Wednesday, August 19, 2020

Film-club discussion: Adam’s Rib, The Palm Beach Story, and the comedy of remarriage

 ...with asides about Rang Birangi and Tanu Weds Manu Returns

For the next film-club discussion, I have lined up two films that fall into the “Comedy of Remarriage” sub-genre (term coined by the writer Stanley Cavell). Very broadly speaking, this is a narrative type – quite popular in 1930s and 1940s Hollywood – that involves a married couple (who are essentially in love, and “made for each other”) separating or divorcing for a while, exploring other avenues and possibilities, but inevitably ending up together again, more mature and secure in some ways (and crazier in other ways).

The films:
1) the "battle of the sexes" comedy Adam's Rib (1949), with Katharine Hepburn and Spencer Tracy as a married couple, lawyers, who find themselves on opposite sides of a case. Hepburn is defending a woman who shot and injured her adulterous husband; Tracy is trying to get the woman prosecuted. This naturally creates quite a stir in their marriage as well, and sets up some goofy, grandstanding routines in the courtroom.

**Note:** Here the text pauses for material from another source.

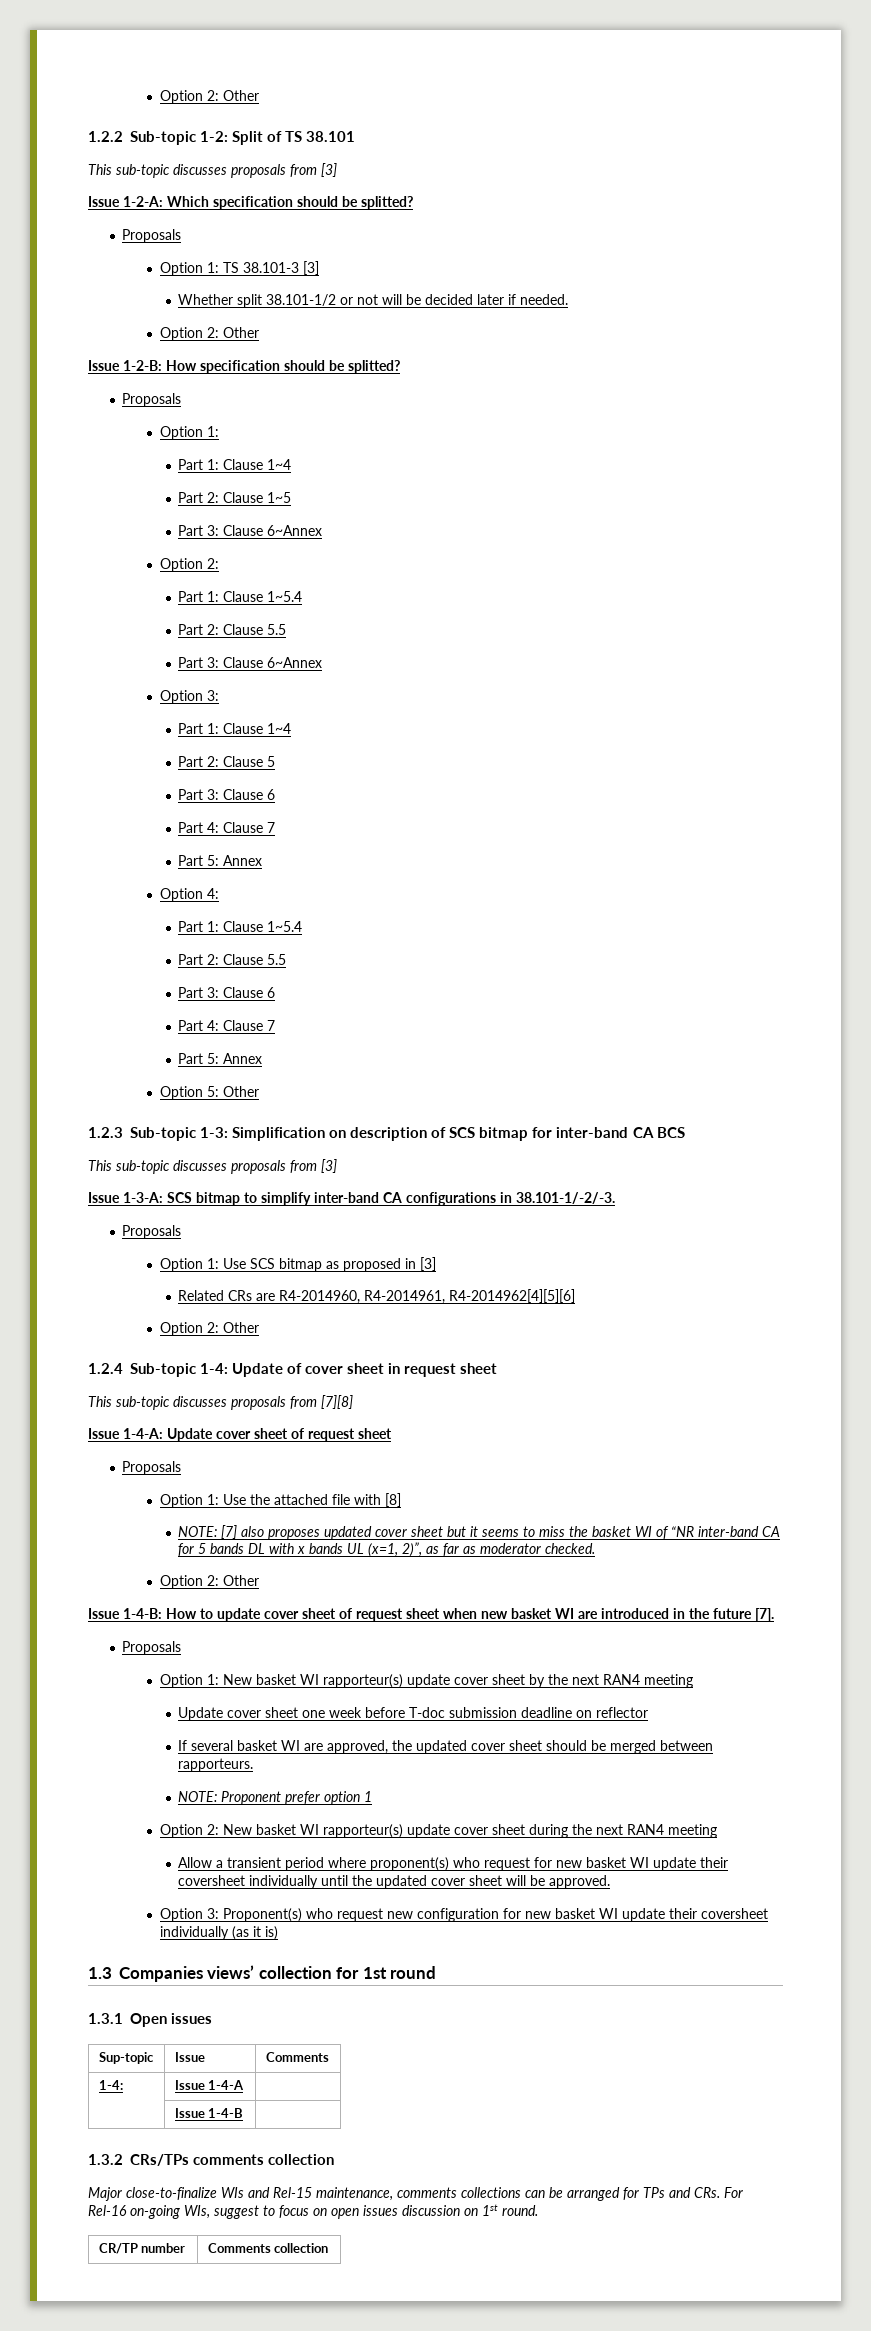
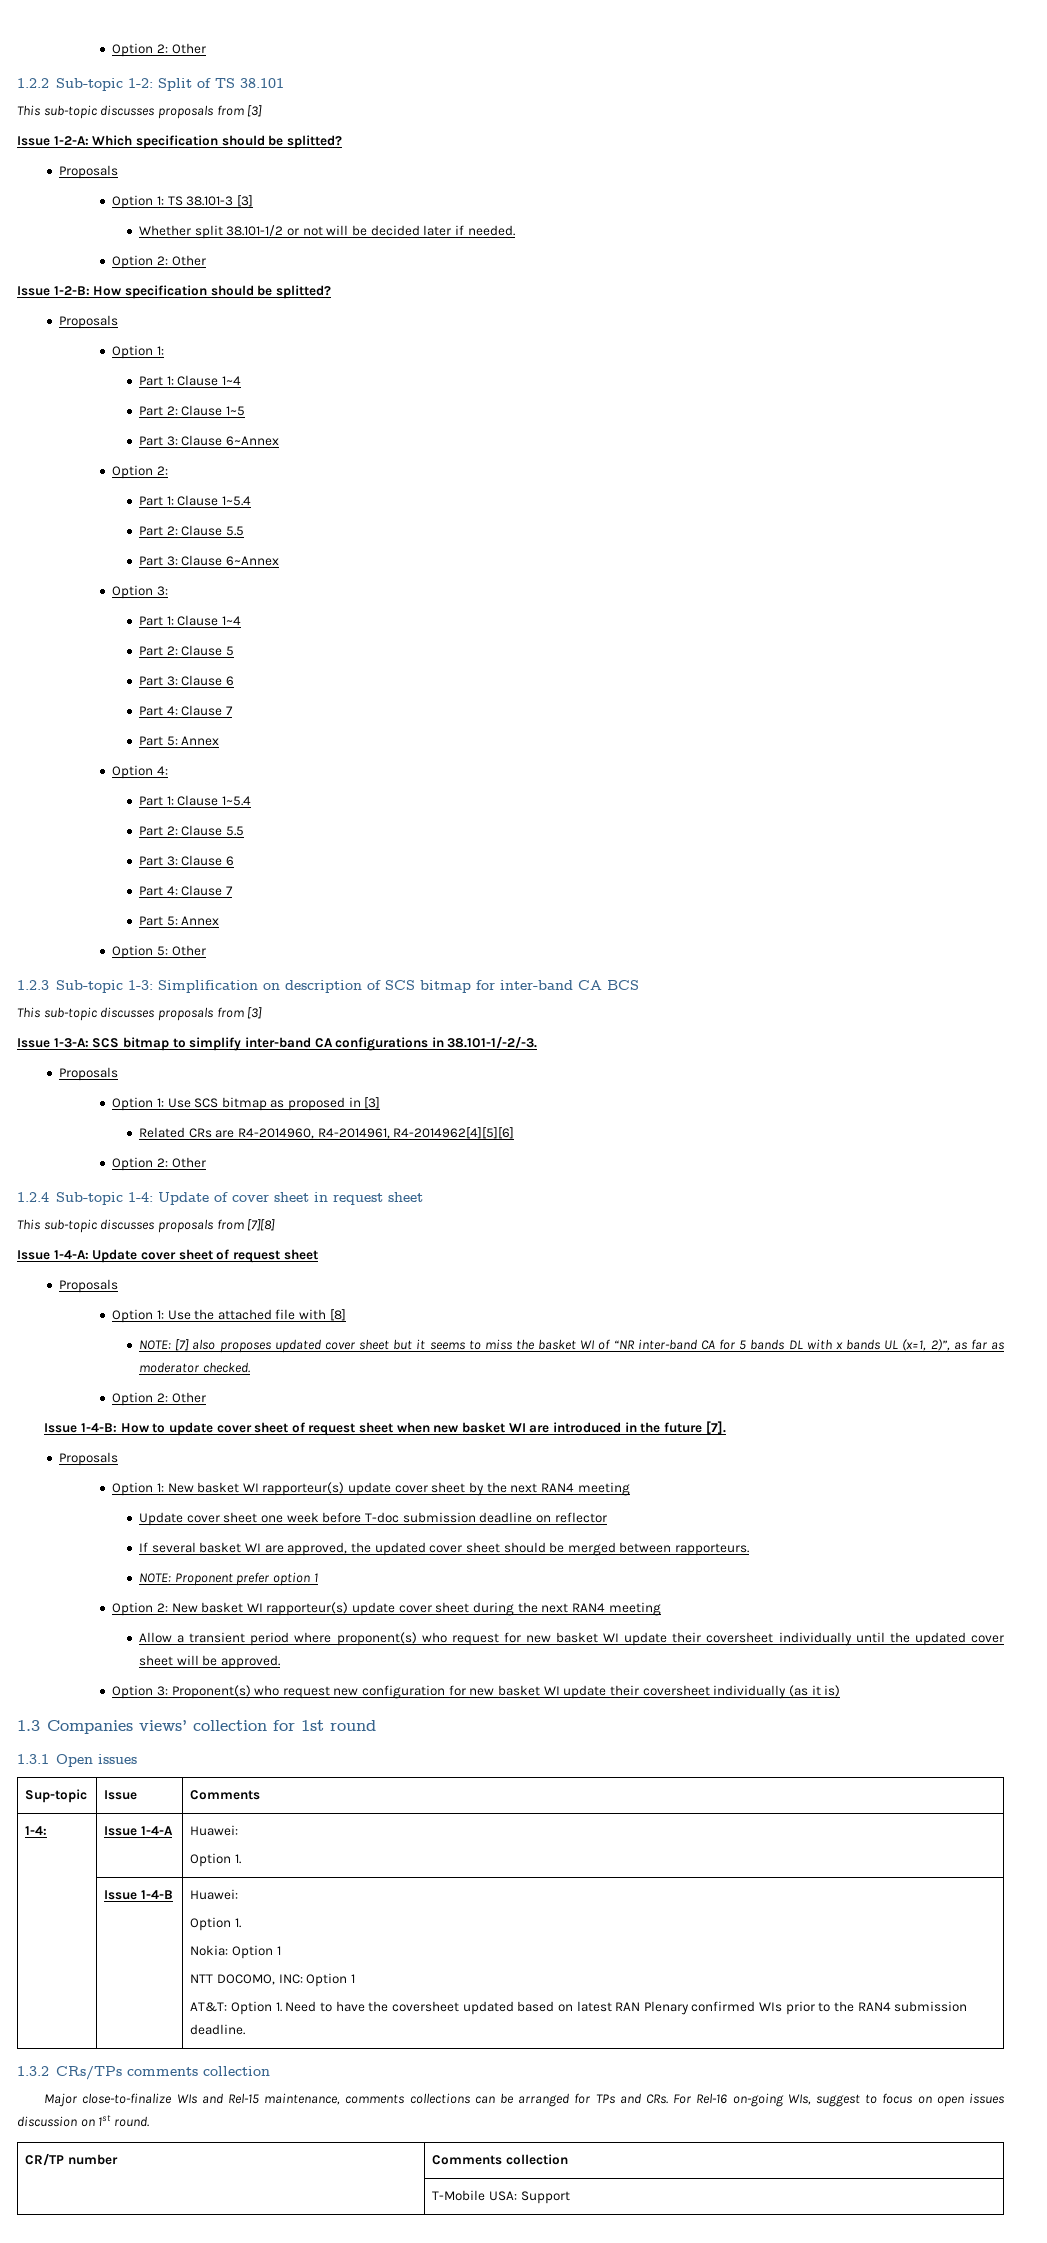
(244, 2085) none -> [190,1825,239,1836] [190,1853,242,1867] Huawei: // Option 1.
(243, 2113) none -> [190,1889,239,1900] [190,1917,242,1931] [190,1945,281,1959] [190,1973,356,1987] [190,2001,968,2015] [190,2024,246,2035] Huawei: // Option 1. // Nokia: Option 1 // NTT DOCOMO, INC: Option 1 // AT&T: Option 1. Need to have the coversheet updated based on latest RAN Plenary confirmed WIs prior to the RAN4 submission deadline.
(328, 2248) none -> [432,2190,570,2204] // | T-Mobile USA: Support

2) an introduction to the great writer-director Preston Sturges, via The Palm Beach Story (1942), one of a series of zany, fast-paced classics that Sturges wrote and directed in the early to mid 1940s – films that still seem fresh and “hip”, and have inspired many modern filmmakers such as the Coen Brothers.

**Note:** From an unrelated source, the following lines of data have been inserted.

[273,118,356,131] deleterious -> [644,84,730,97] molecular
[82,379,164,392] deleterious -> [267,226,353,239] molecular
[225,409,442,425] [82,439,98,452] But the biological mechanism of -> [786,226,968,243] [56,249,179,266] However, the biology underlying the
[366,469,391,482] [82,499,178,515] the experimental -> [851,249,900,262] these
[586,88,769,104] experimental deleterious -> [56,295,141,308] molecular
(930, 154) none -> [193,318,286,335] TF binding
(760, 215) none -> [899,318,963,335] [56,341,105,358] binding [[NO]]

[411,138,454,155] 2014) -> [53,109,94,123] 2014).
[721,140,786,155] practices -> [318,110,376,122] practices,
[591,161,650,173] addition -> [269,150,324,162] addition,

P.S. other famous films in this category include The Philadelphia Story, The Awful Truth, and His Girl Friday. But I think it would also be interesting to discuss Hindi-film variants on the theme – two examples I can think of are Tanu Weds Manu Returns and Hrishikesh Mukherjee’s Rang Birangi. (Amol Palekar "flirts" with his secretary Deepti Naval as a way of rekindling his relationship with his wife Parveen Babi!)